The researchers found more than 4,000 genes associated with MECP2. They repeated their mapping in neurons with common MECP2 mutations associated with Rett syndrome to determine where MECP2 is depleted in the disease state.

Knowing which genes MECP2 binds to allowed Liu and Flamier to begin making connections between MECP2’s targets and brain health. They found that many of its targets are involved in the development and function of neuronal axons and synapses.

They also compared their list of MECP2 targets with the Simons Foundation Autism Research Initiative (SFARI) database of autism-associated genes and found that 381 genes in that database are MECP2 targets.

Source: Neuron (2024). DOI: 10.1016/j.neuron.2024.04.007

These findings may help clarify the mechanisms underlying autism symptoms in Rett syndrome and provide a good starting point for investigating the possible role of MECP2 in autism.

"We have created the first integrated map of the MECP2 epigenome in health and disease, and this map can guide future research," Liu says. "Knowing which genes are targets of MECP2, and which genes are directly disrupted in the disease, provides a solid foundation for understanding Rett syndrome and asking questions about gene regulation in neurons."

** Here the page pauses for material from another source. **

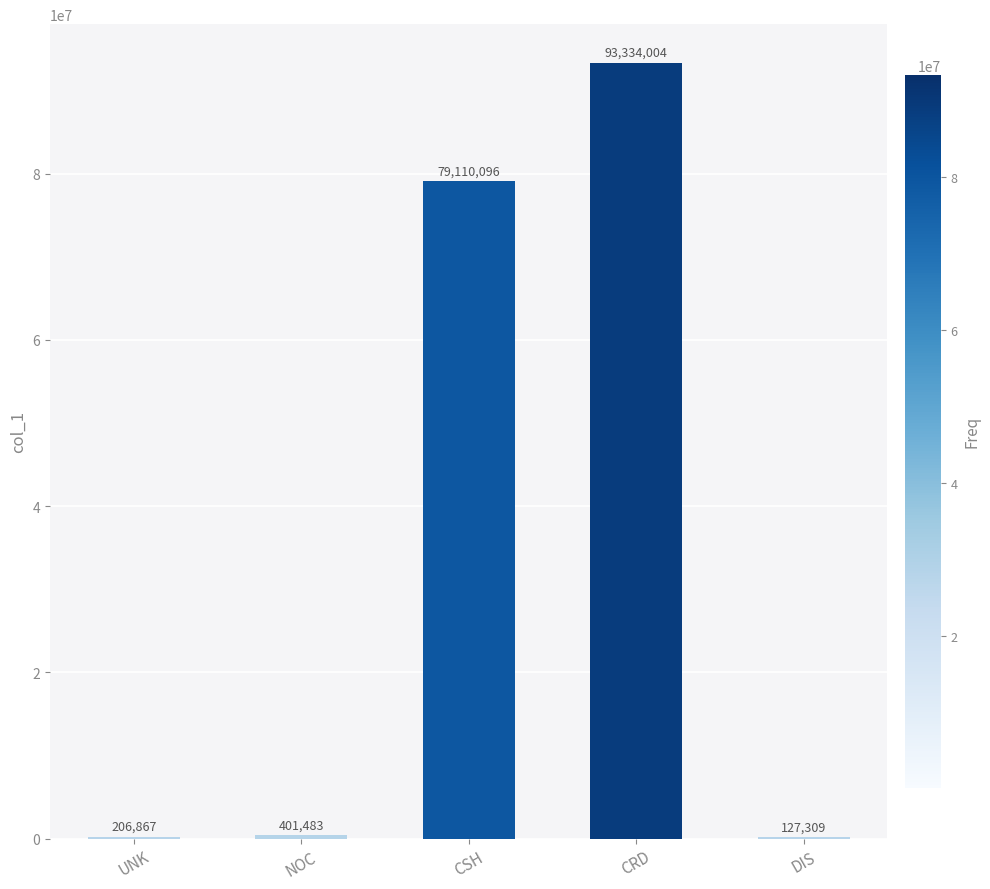

Which label corresponds to the largest value in the chart?

CRD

The researchers also looked at whether MECP2 increased or decreased the expression of its target genes. Consistent with the history of MECP2 being identified by some as an activator and by others as a repressor, Liu and Flamier found examples where MECP2 played both roles.

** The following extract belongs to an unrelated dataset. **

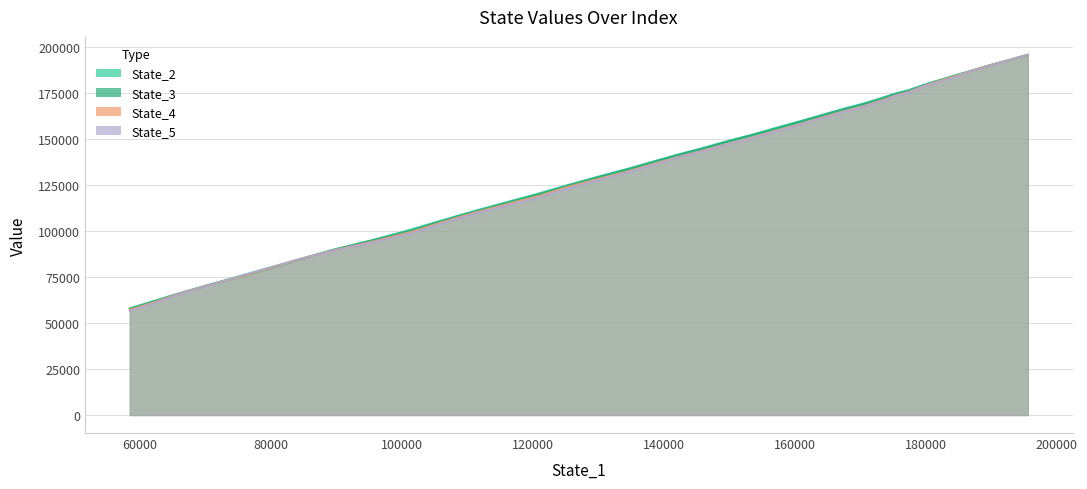

What is the total value across all series at 24?

531278.1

However, while MECP2 is more often thought of as a repressor, Liu and Flamier found that it is mostly an activator— confirming previous findings by Jaenisch and Liu. One new experiment showed that MECP2 activates at least 80% of its targets, and another found that it activates up to 88% of its targets.

The map of target genes created by the researchers provided additional insight into MECP2's role as an activator. They found that for genes that MECP2 activates, it typically binds to a region of DNA upstream of the gene called the transcription start site.

This is the site where cellular machinery initiates the process of transcribing a gene into RNA, after which the RNA is translated into a functional protein, which is the product of gene expression. The presence of MECP2 at the transcription start site, where gene expression begins, is consistent with its role as a gene activator.

The researchers then set out to determine what role MECP2 plays in gene activation. They looked at what molecules MECP2 binds to at this site, in addition to DNA, and found that MECP2 interacts directly with a protein complex called RNA polymerase II (RNA Pol II). RNA Pol II is a key cellular machine that transcribes DNA into RNA. RNA Pol II can’t find genes on its own, so it requires a variety of cofactors, or protein collaborators, to help it do its job.

The researchers propose that MECP2 serves as one such cofactor, helping RNA Pol II initiate transcription at genes where MECP2 binds. Structural analysis of MECP2 has identified parts of the molecule that bind to RNA Pol II, and other experiments have confirmed that loss of MECP2 reduces the presence of RNA Pol II at appropriate transcription start sites, as well as the expression levels of target genes.

This suggests that Rett syndrome may be caused by decreased transcription of genes targeted by MECP2 due to MECP2 mutations that prevent it from binding to RNA Pol II or binding to DNA. Consistent with this idea, most common MECP2 mutations associated with disease are truncations: mutations in which part of the protein is missing, which may alter the interaction between MECP2 and RNA Pol II.

The researchers hope that their findings will not only change our understanding of MECP2, but that a deeper and broader understanding of how MECP2 influences brain development and function could lead to new insights that will help people with Rett syndrome and related disorders, including autism.

"This project is a great example of the collaborative nature of the Janisch lab," says Flamier. "Rudolf and I had a specific problem related to Rett syndrome, and I had experience with the CUT&Tag technology, which could solve the problem. Through discussion, we realized that we could combine our efforts, and now we have a great repository of information about MECP2 and its links to disease."